TEXT PASSAGE —
════════════════

The South Big Data Hub and Georgia Tech bring missing voices to the conversation on data science education

This month, participants from universities across the nation, community colleges, tribal colleges, minority-serving institutions, nonprofits, and industry joined forces with the South Big Data Hub and Georgia Tech to confront the challenges of building data science capacity through traditional and alternative educational practices. Organized by Dr. Renata Rawlings-Goss, co-executive director of the South Big Data Hub, the two-day workshop, sponsored by multiple directorates within the National Science Foundation, brought together a diverse mix of participants to navigate the complex issues of reforming data science education to prepare for the data-driven workforce of the future.

“An entirely new type of workforce is needed for the 21-century. One that will require data-enabled talent for jobs across industries and government, as well as for future scientific discovery,” said Rawlings-Goss “That is why we are partnering with sponsors and people spanning many disciplines and roles to make sure that the discussion of data science remains as broad as it needs to be. To achieve the talent pool needed for continued U.S. growth and competitiveness in this new data economy, we must break open and structure education with access for all. Programs must include minorities, reach low-income future students, and pair different institution types like two-year teaching institutions with universities.”

Rawlings-Goss also heads the education working group within the Big Data Hub consisting of a nationwide network that tackles tough problems like these. And she wants everyone to join the conversation. “Data science is something that can be brought into nearly every discipline; the idea that data science resides in only a few traditional math and computer science disciplines is part of the challenge we are trying to overcome in education,” she said.

National Science Foundation Program Manager Stephanie August, who attended the event said, “NSF is involved because we want to get at the missing voices. We need these participants who are essential but mostly absent and unheard in the movement to develop data science programs.”

Many research universities are developing comprehensive data science programs at the undergraduate and graduate levels. As the movement to develop data science programs grows, a gap is forming that separates research institutions from primarily undergraduate-focused institutions, including community colleges and several minority-serving institutions.

Specific issues discussed included access to data, critical thinking, designing curriculum and assessment, data literacy, diversity, ethics, resources and staffing, building collaborations, and the pipeline to higher education from K-12. Participants also addressed training data science practitioners, and translational data science, or the application of data science principles, techniques, and technologies to scientific problems impacting human or societal welfare.

Recent education-enabling projects were showcased at the event. Aleksandr Blekh of Georgia Tech’s College of Engineering introduced participants to his work with JupyterHub, building executable textbooks in support of data science education. The South Hub recently partnered with U.C. Berkeley and completed an installation and demo that included 60 faculty members and deans from across the country interested in using the tool to expand their data science capacity.

The workshop agenda moved from awareness of existing programs, practice and challenges, specific topics and stakeholders, to actions needed to create the vision, curricula, programs, and opportunities of the future. It included discussion of what is important for the future of technology and society in the United States, and improving access to essential and economically viable jobs, especially for minorities and low-income students and workers.

Tasha Inniss, director of education and industry outreach at the nonprofit professional society INFORMS said, “We have all gone to conferences that attempt to discuss these issues and policy without having the full representation of the necessary stakeholders. This workshop, fortunately, has been different, because it includes participation of faculty from minority-serving institutions and community colleges as well as representatives from industry and non-profit organizations. Since INFORMS has members who are analytics and operations research professionals and students, I am particularly interested because it fits nicely with our analytics education goals.

════════════════

DATA ROWS —
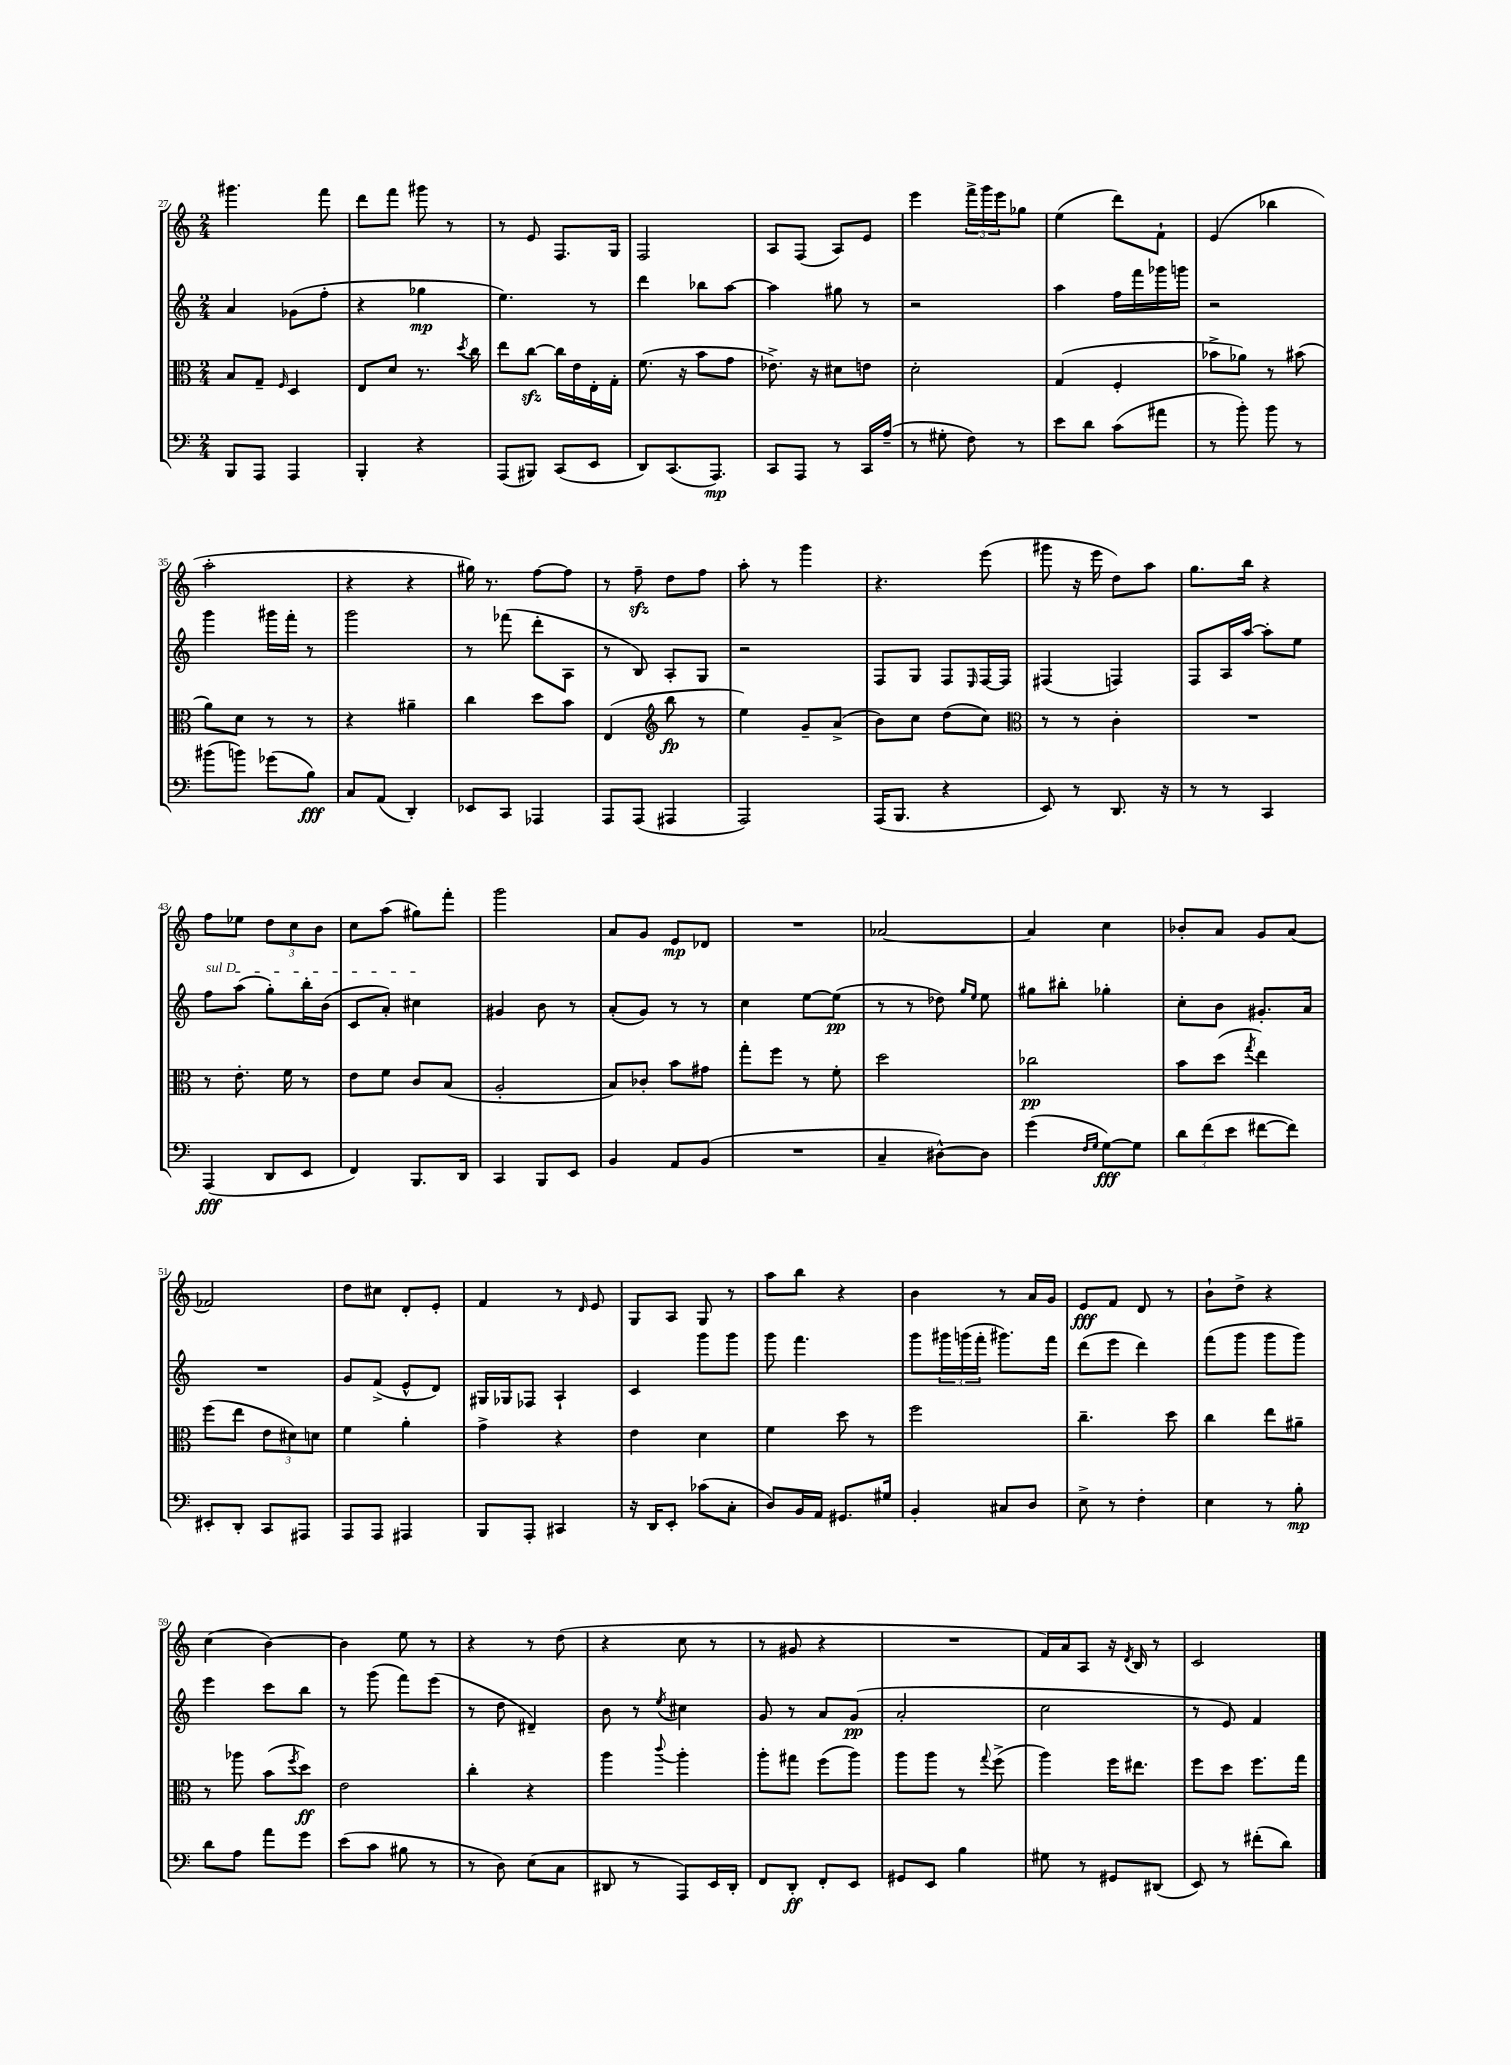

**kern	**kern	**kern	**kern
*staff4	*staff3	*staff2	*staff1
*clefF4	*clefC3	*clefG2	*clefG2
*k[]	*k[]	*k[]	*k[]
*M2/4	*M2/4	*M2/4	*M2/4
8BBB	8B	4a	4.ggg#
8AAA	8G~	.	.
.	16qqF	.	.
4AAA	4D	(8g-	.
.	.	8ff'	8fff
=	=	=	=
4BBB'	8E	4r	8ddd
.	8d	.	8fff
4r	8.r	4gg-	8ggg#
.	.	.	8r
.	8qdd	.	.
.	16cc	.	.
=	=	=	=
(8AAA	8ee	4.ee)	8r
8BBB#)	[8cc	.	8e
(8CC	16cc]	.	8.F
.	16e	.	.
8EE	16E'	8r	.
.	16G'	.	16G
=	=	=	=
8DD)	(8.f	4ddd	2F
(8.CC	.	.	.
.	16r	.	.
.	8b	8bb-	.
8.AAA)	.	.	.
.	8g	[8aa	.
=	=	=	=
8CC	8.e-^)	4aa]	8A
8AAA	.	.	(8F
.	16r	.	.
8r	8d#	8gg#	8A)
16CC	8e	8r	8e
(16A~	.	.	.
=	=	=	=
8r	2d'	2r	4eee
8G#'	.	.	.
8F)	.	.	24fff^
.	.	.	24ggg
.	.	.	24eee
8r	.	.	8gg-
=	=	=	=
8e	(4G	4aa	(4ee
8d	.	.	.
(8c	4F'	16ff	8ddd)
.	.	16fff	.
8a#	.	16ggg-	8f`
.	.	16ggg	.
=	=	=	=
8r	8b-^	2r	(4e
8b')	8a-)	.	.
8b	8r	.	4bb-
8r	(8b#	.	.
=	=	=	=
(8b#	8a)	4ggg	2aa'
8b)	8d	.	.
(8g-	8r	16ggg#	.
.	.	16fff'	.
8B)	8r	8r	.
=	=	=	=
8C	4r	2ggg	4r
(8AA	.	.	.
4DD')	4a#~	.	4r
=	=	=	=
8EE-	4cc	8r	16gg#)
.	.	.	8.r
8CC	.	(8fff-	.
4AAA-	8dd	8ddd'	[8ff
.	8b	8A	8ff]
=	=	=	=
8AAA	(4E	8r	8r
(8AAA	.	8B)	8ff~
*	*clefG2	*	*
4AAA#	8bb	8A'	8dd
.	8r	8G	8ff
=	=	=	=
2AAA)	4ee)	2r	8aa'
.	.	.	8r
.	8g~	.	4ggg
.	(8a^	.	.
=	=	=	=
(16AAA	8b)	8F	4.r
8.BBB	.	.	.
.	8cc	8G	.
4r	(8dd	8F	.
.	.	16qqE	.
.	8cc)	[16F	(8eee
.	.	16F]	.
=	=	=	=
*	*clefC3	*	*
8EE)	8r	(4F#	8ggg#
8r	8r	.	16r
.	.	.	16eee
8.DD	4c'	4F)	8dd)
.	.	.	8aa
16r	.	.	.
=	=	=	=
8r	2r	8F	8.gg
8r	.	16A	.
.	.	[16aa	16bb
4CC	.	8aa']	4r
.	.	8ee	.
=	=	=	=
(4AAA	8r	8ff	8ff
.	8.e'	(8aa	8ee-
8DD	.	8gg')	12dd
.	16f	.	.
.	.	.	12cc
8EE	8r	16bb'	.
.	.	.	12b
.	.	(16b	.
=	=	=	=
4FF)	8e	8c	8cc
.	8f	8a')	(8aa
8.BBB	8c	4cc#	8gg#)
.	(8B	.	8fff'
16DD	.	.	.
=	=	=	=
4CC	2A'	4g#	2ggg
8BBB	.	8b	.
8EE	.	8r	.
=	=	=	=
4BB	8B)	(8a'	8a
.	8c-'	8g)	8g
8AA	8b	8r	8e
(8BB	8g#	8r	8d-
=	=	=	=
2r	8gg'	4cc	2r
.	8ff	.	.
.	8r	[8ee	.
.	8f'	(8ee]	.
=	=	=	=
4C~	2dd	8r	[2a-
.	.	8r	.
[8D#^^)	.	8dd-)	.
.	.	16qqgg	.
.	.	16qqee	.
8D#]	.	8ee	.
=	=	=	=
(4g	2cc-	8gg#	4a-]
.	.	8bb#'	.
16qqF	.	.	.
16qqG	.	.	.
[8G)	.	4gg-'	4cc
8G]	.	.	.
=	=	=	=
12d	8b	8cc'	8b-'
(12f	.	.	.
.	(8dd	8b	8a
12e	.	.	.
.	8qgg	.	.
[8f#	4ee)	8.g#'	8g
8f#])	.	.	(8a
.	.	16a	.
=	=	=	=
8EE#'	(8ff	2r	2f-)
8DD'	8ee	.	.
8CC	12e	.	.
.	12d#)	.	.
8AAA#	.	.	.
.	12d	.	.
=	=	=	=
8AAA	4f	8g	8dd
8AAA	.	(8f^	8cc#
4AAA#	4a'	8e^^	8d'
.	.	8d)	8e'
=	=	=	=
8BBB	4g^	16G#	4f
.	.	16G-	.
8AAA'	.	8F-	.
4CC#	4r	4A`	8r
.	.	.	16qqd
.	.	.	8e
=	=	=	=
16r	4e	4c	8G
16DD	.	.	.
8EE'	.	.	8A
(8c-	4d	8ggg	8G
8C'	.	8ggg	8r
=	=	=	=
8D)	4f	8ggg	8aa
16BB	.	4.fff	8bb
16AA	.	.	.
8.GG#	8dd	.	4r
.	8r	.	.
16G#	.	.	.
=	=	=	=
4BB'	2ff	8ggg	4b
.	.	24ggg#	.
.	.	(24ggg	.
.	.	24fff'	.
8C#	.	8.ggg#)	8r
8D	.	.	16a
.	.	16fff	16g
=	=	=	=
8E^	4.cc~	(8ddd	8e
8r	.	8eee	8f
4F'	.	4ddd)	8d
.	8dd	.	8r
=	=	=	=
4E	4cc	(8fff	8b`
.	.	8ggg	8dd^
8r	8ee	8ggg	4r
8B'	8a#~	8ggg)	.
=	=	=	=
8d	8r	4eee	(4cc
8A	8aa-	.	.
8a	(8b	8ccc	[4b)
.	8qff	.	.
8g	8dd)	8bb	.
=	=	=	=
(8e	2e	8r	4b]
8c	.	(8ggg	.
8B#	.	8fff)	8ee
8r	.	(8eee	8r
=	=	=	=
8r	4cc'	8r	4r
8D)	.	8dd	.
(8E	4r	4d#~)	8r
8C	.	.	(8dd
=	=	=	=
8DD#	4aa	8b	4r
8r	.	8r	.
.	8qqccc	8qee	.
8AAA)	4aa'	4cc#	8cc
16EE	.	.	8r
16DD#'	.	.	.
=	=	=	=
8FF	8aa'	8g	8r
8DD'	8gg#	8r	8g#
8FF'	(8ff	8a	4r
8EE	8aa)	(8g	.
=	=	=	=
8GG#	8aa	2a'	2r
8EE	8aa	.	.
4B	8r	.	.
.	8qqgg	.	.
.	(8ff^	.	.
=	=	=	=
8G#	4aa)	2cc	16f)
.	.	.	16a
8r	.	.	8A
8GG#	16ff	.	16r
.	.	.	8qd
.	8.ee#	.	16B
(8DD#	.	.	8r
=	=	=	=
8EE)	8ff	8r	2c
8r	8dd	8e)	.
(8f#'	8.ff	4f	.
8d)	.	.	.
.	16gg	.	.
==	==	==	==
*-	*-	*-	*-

════════════════

CHALLENGE — Continue the article about the South Big Data Hub and Georgia Tech workshop on data science education from the point where it stops.

OUTPUT FOR THIS TASK —
Mary Rudis, a mathematics instructor from Bates College agreed. “This is the first event I have been to that is constructed from the ground up with the right mix, capable of producing a real outcome. The blend of participants in terms of diversity, institutional types, roles, and expertise reflects the very nature of data science. It is multidisciplinary, transdisciplinary, with complex issues that require input from many points of view.”

Rawlings-Goss, Iniss, Rudis, and more than a dozen other authors will continue to work together after the event to develop a report including plans and schedules to convert their vision to reality. Findings will be presented at the National Academies of Science in Washington DC in early December.

This workshop, “Negotiating the Digital and Data Divide,” is part of the “Keeping Data Science Broad” series created by Rawlings-Goss. Other activities include webinars and presentations to garner community input into pathways for keeping data science as a discipline broadly inclusive. The growing community seeks input from data science programs in any region across the nation, either traditional or alternative, and from a range of institution types. Two webinars leading up to the workshop explored the future of data science education and workforce at institutions of higher learning that are primarily teaching-focused. A webinar after this workshop will be announced to report on its outcomes and next steps.

The Keeping Data Science Broad series is co-sponsored by the National Science Foundation’s Directorates of CISE, MPS, EHR, and SBE, with participation from the National Academies of Science. It is also sponsored by the South Big Data Innovation Hub, and Georgia Tech’s Institute for Data Engineering and Science.

Visit this link to share your thoughts on the future of data science education with the South Big Data Hub.

Resources:

Previous events in the Keeping Data Science Broad series include:

“Data Science Education in Traditional Contexts,” recorded August 31, 2017, highlighted universities, teaching institutions, community colleges, and minority-serving institutions that have implemented data science education undergraduate programs as case studies for workshop participants to consider and compare to their own contexts.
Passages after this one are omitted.